“Ah! then you can tell us something about it, and I would be obliged to you if you would. Been out west about Antonio? Ranchering’s a good business, eh, out west there? Isn’t it? Make thirty per cent. by it, eh? I hear so. Should think that would be a good business. How much capital ought a man to have to go into ranchering, good, eh? So as to make it a good business?”
He was a middle-aged, well-dressed man, devouring tobacco prodigiously; nervous and wavering in his manner; asking questions, a dozen at a breath, and paying no heed to the answers. He owned a plantation in the bottoms, and another on the upland; the latter was getting worn out, it was too unhealthy for him to live in the bottoms, and so, as he said, he had had “a good notion to go into ranchering. Just for ease and pleasure.”
“Fact is, though, I’ve got a family, and this is no country for children to be raised in. All the children get such foolish notions. I don’t want my children to be brought up here. Ruins everybody. Does sir, sure. Spoils ’em. Too bad. ’Tis so. Too bad. Can’t make anything of children here, sir. Can’t sir. Fact.”
He had been nearly persuaded to purchase a large tract of land at a point upon a certain creek where, he had been told, was a large court-house, an excellent school, etc. The waters of the creek he named are brackish, the neighbouring country is a desert, and the only inhabitants, savages. Some knavish speculator had nearly got a customer, but could not quite prevail on him to purchase until he examined the country personally, which it was his intention soon to do. He gave me no time to tell him how false was the account he had had, but went on, after describing its beauties and advantages—
“But negro property isn’t very secure there, I’m told. How is’t? Know?”

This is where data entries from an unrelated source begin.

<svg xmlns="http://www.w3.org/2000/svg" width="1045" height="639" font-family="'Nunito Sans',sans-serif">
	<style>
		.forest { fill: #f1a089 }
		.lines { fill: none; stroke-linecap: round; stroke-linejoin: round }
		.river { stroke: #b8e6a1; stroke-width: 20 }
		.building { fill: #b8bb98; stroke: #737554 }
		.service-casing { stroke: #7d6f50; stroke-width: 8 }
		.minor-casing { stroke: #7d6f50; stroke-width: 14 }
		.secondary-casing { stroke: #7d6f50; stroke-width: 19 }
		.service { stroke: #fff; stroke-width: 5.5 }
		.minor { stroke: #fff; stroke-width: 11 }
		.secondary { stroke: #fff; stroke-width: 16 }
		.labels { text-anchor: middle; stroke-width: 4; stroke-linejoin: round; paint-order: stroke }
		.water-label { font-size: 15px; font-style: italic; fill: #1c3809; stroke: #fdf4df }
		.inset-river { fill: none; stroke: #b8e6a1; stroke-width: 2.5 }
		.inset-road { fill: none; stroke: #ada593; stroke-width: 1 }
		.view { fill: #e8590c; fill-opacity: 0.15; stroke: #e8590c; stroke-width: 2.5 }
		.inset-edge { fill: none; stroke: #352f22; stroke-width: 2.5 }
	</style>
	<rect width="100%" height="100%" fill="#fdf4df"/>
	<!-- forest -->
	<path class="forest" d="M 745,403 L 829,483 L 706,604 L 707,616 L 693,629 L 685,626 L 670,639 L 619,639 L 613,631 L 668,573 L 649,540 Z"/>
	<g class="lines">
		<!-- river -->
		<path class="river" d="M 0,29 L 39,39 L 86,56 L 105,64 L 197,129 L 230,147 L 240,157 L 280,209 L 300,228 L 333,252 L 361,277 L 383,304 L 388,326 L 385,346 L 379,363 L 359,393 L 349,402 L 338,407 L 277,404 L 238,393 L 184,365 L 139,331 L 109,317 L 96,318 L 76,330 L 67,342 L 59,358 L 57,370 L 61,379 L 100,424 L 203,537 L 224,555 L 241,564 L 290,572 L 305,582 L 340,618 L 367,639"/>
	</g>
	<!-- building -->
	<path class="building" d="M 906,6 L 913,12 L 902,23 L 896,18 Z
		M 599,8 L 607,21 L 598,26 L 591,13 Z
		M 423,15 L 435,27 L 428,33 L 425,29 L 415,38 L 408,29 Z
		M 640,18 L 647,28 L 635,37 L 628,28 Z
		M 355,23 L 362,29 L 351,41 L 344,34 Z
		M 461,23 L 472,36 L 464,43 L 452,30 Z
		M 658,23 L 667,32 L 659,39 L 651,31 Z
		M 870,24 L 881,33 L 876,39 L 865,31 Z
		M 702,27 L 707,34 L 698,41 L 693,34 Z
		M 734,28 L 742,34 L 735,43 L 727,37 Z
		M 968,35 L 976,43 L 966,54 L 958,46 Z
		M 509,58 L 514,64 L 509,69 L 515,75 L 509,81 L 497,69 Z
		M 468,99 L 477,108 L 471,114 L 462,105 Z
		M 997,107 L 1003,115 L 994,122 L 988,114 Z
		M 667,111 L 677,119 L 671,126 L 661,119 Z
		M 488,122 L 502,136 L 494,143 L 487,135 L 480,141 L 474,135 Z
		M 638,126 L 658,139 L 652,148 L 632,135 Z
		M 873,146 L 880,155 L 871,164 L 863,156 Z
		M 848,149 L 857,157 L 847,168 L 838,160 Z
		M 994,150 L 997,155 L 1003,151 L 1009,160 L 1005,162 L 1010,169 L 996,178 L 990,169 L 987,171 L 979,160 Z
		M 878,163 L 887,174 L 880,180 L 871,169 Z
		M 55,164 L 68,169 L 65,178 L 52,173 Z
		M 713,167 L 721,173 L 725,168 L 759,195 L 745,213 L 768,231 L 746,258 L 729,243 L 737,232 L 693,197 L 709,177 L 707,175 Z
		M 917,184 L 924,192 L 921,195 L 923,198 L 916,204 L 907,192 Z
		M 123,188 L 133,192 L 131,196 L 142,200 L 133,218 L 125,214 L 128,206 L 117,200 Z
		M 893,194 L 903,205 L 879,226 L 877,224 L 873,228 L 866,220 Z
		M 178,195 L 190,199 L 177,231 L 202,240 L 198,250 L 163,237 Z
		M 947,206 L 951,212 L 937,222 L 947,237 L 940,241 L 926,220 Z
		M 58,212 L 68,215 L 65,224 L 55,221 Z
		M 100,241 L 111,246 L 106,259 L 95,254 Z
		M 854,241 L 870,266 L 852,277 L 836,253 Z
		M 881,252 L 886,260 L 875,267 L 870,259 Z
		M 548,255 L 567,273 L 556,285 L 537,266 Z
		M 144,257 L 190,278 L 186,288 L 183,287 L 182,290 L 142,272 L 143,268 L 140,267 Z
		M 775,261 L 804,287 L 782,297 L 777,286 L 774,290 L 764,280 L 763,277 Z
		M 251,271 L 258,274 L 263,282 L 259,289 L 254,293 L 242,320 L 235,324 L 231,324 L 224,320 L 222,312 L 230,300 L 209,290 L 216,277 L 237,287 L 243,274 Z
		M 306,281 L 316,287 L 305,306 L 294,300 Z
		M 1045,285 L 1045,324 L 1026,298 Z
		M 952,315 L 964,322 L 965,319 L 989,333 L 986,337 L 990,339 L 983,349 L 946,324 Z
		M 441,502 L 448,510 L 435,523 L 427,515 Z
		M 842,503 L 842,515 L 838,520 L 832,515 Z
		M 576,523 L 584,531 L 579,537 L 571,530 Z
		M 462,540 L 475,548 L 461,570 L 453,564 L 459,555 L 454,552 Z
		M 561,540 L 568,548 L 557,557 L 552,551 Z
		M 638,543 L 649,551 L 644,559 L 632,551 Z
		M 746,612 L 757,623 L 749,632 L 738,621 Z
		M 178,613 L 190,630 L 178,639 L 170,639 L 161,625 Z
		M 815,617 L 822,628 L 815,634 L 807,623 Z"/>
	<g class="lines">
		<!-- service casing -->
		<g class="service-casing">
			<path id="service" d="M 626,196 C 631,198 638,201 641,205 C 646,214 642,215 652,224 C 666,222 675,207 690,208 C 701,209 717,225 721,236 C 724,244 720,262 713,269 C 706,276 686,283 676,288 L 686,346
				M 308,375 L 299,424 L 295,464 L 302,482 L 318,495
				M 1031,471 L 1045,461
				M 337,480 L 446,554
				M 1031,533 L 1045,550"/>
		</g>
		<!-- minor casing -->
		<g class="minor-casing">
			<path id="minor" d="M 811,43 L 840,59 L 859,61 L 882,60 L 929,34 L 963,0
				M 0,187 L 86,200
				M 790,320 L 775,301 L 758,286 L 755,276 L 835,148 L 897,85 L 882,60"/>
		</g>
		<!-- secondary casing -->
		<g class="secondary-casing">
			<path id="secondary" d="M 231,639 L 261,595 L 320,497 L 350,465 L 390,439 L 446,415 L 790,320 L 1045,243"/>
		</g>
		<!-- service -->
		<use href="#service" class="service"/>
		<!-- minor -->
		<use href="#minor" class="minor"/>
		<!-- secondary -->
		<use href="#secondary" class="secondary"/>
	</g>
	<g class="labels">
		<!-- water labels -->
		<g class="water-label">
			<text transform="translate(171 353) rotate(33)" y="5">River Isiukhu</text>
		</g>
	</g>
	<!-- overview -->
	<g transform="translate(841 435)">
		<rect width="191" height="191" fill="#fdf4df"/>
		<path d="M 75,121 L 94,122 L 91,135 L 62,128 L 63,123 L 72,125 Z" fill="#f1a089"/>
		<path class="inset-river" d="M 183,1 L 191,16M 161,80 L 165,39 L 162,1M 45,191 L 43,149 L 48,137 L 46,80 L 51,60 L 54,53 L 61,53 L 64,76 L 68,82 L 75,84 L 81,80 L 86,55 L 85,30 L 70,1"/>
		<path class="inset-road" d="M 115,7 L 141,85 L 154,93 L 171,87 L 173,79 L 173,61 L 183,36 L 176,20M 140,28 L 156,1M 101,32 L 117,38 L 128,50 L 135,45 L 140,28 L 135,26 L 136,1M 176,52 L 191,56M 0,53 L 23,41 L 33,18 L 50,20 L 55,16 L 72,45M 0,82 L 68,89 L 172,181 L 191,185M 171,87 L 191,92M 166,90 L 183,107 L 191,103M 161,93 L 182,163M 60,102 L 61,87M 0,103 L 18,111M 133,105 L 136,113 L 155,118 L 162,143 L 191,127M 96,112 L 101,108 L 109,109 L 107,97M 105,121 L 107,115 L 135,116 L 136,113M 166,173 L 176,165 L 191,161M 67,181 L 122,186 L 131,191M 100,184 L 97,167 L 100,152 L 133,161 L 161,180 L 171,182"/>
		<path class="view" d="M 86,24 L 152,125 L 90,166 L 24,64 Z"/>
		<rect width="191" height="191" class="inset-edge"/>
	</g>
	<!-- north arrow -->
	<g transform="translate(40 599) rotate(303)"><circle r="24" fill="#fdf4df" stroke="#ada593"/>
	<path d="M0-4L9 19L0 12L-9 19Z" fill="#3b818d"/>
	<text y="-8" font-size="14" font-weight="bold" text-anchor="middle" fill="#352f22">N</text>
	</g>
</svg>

“Not at all secure, sir; if it is disposed to go, it will go: the only way you could keep it would be to make it always contented to remain. The road would always be open to Mexico; it would go when it liked.”
“So I hear. Only way is, to have young ones there and keep their mothers here, eh? Negroes have such attachments, you know. Don’t you think that would fix ’em, eh? No? No, I suppose not. If they got mad at anything, they’d forget their mothers, eh? Yes, I suppose they would. Can’t depend on niggers. But I reckon they’d come back. Only to be worse off in Mexico—eh?”
“Nothing but——”
“Being free, eh? Get tired of that, I should think. Nobody to take care of them. No, I suppose not. Learn to take care of themselves.”
Then he turned to our host and began to ask him about his neighbours, many of whom he had known when he was a boy, and been at school with. A sorry account he got of most. Generally they had run through their property; their lands had passed into new hands; their negroes had been disposed of; two were now, he thought, “strikers” for gamblers in Natchez.